If it is equal to zero, then the ray intersects the sphere at exactly 1 point (it is exactly tangent to the sphere).
If it is greater than zero, then the ray intersects the sphere at exactly 2 points.
If the discriminant indicates that there's no solution, then you're done! The ray doesn't intersect the sphere. If the discriminant indicates at least one solution, you can solve for
tto determine the intersection point. The two solutions are:The smaller solution is the point at which the ray first hits the sphere.
从这里开始:
展开三个平方项,因此您有一个很长的表达式:(
这是由于使用公式
(x+y+z)^2 = x^2 + y^2 + z^2 + 2xy + 2xz + 2yz)然后分组,得到 T^2、T 和 1 的因子:
这些因子是上面给出的 A、B、C。

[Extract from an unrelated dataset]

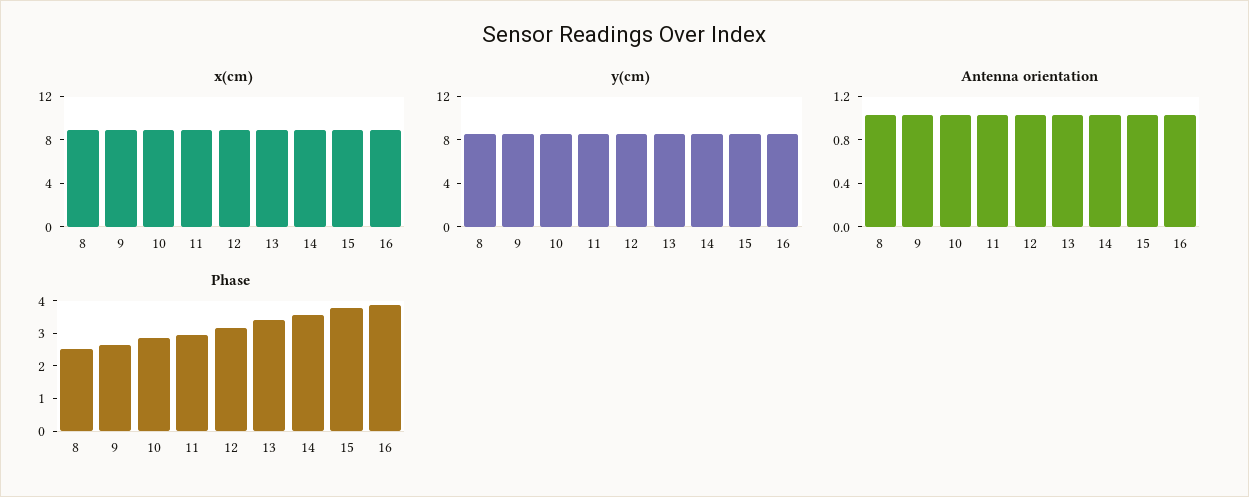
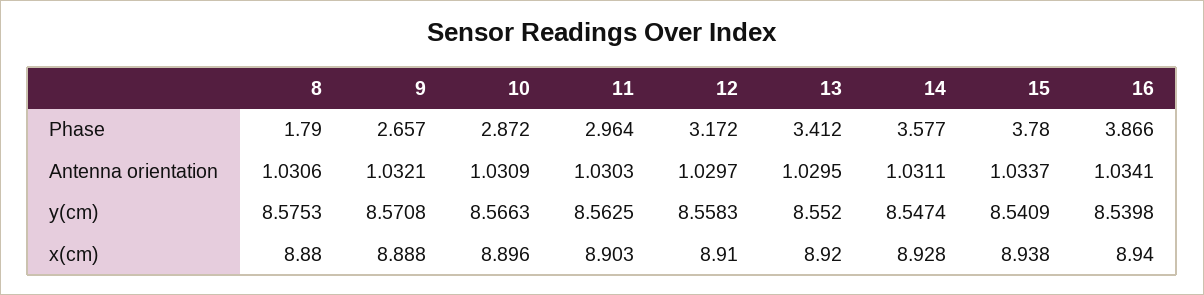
Phase, 8: 2.5 -> 1.79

这是 T 的二次方程,可以使用二次公式求解。
From here:
Expand the three squared terms, so you have a long expression:
(This is due to using the formula
(x+y+z)^2 = x^2 + y^2 + z^2 + 2xy + 2xz + 2yz)Then group so you have factors of T^2, T, and 1:
These factors are the A,B,C given above. This is a quadratic equation for T, and can be solved using the quadratic formula.